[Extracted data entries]
□ □ □
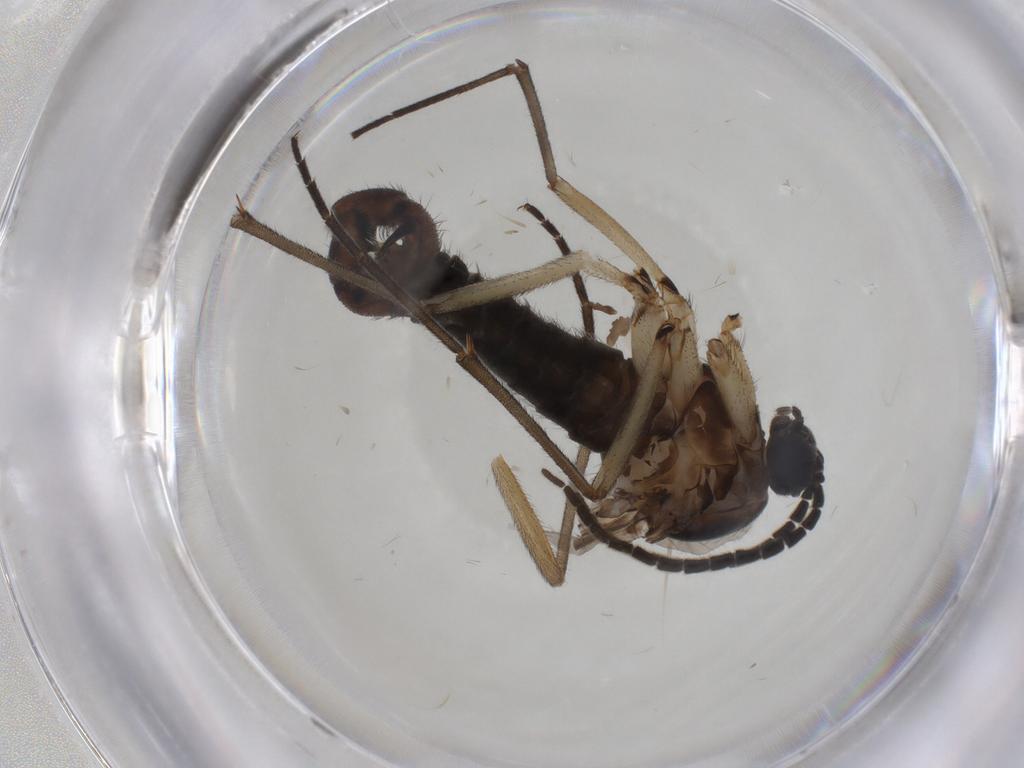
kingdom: Animalia
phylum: Arthropoda
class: Insecta
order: Diptera
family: Sciaridae
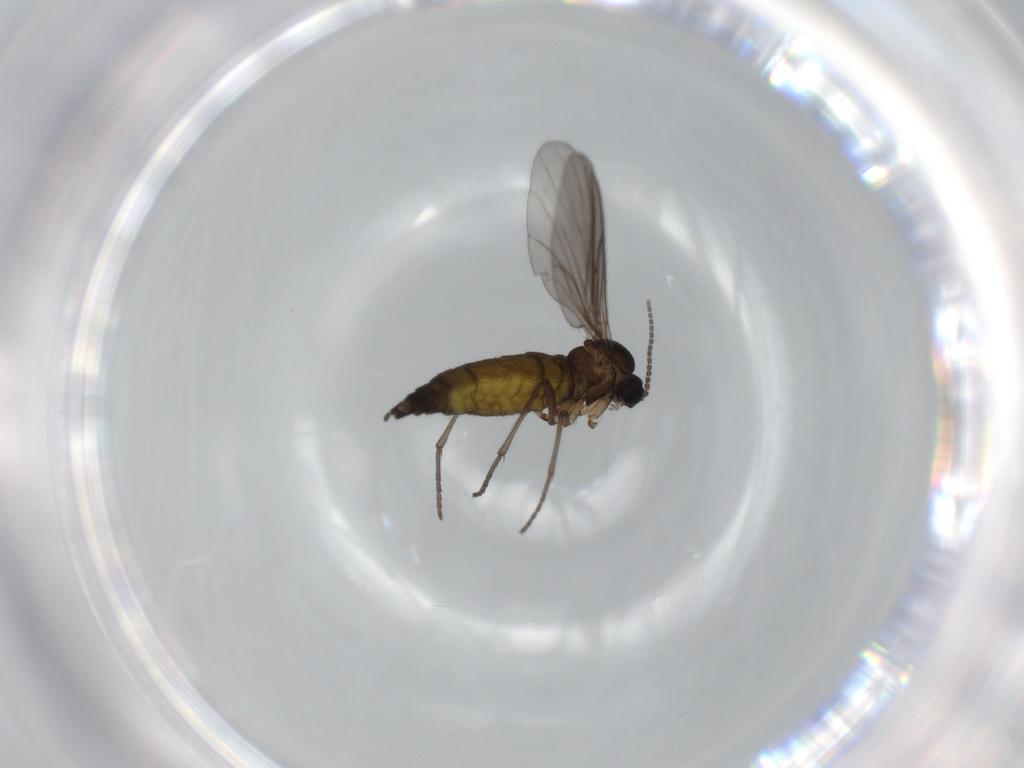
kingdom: Animalia
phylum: Arthropoda
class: Insecta
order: Diptera
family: Sciaridae
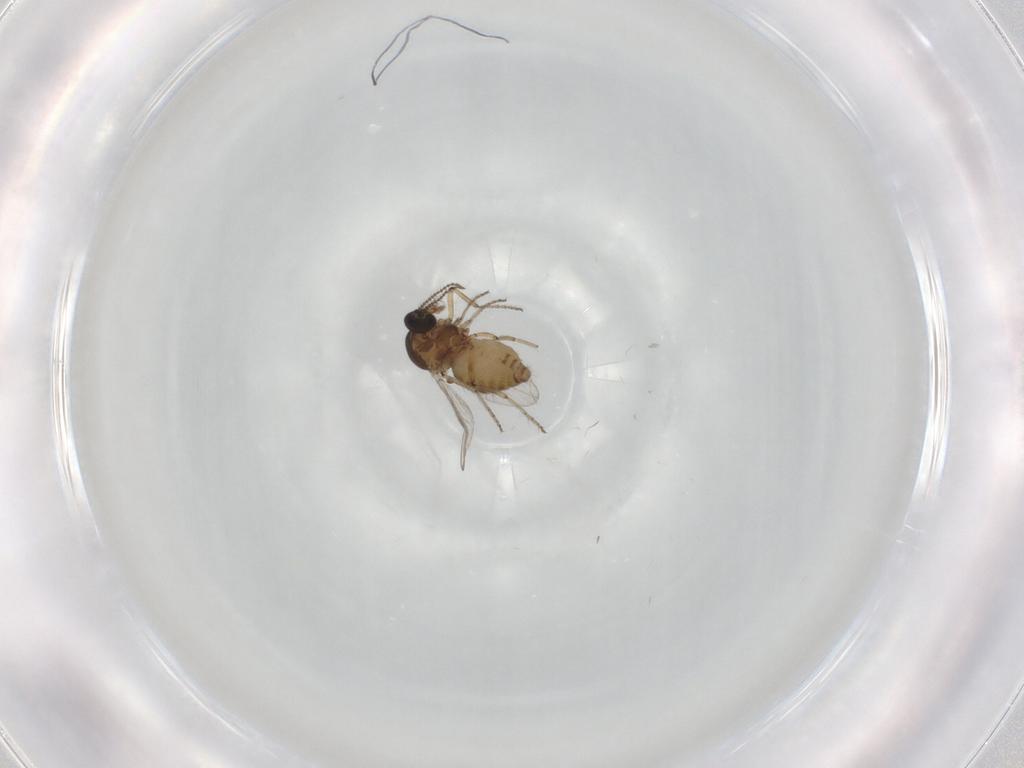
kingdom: Animalia
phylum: Arthropoda
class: Insecta
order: Diptera
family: Ceratopogonidae
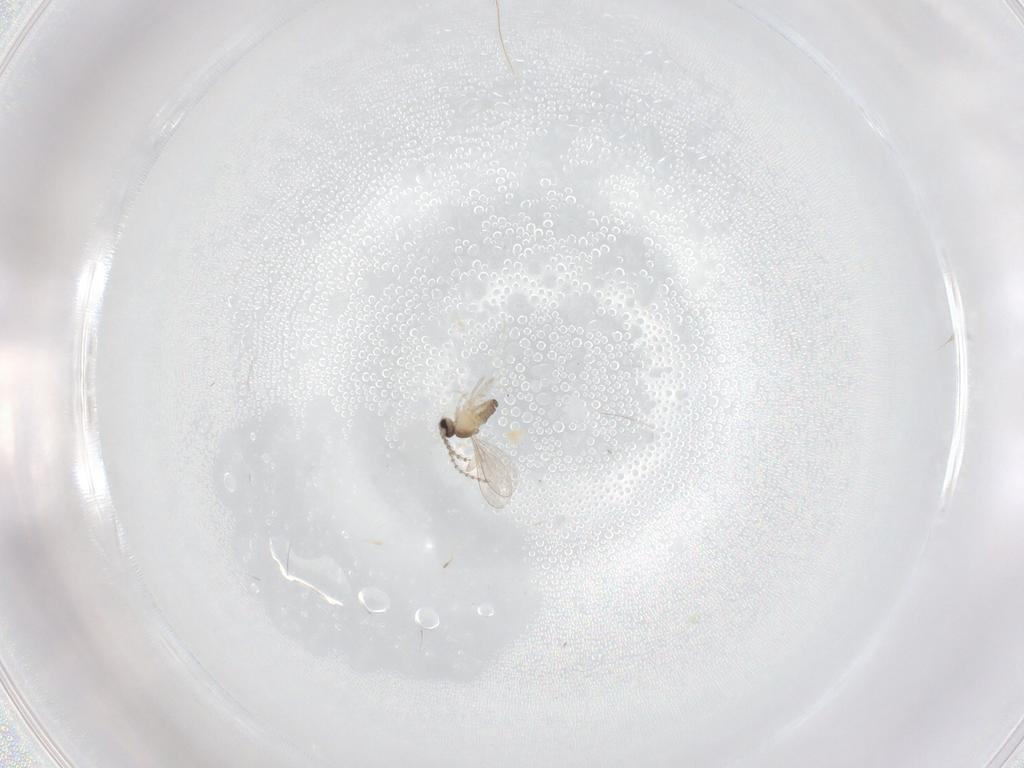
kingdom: Animalia
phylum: Arthropoda
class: Insecta
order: Diptera
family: Cecidomyiidae
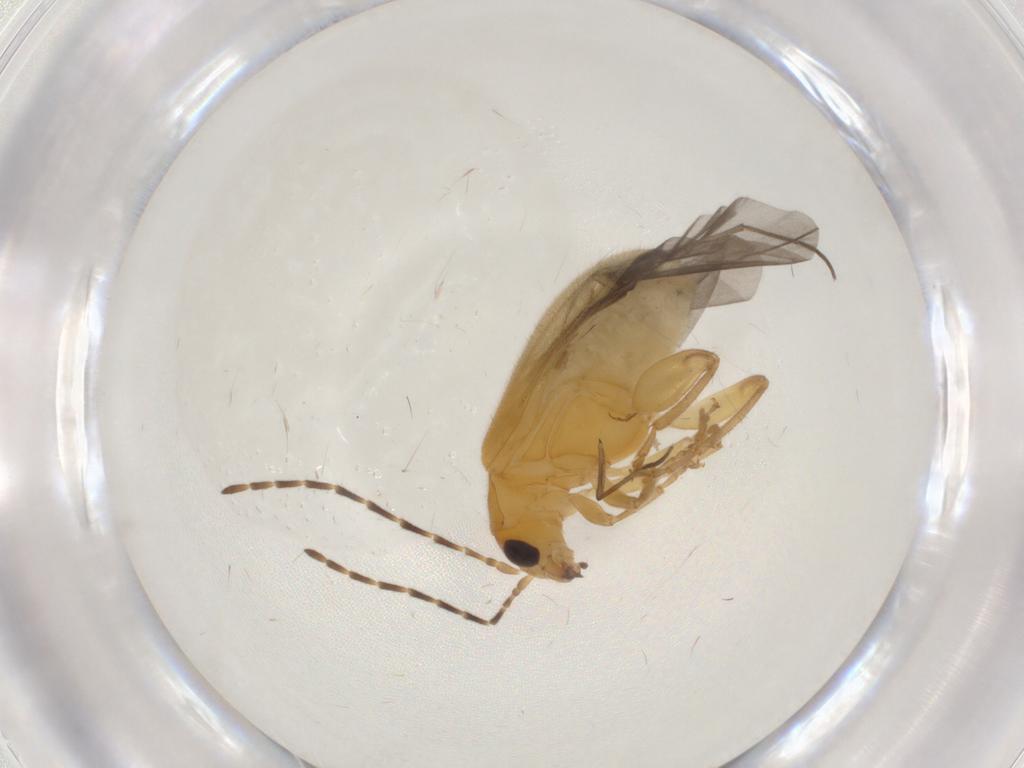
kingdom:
□ □ □
■ INSTRUCTIONS FOR THE TASK:
Switch "phylum" to "division" throughout the listing, changing nothing else and leaving out the pictures.

■ EXERCISE RESULT:
kingdom: Animalia
division: Arthropoda
class: Insecta
order: Diptera
family: Sciaridae
kingdom: Animalia
division: Arthropoda
class: Insecta
order: Diptera
family: Sciaridae
kingdom: Animalia
division: Arthropoda
class: Insecta
order: Diptera
family: Ceratopogonidae
kingdom: Animalia
division: Arthropoda
class: Insecta
order: Diptera
family: Cecidomyiidae
kingdom:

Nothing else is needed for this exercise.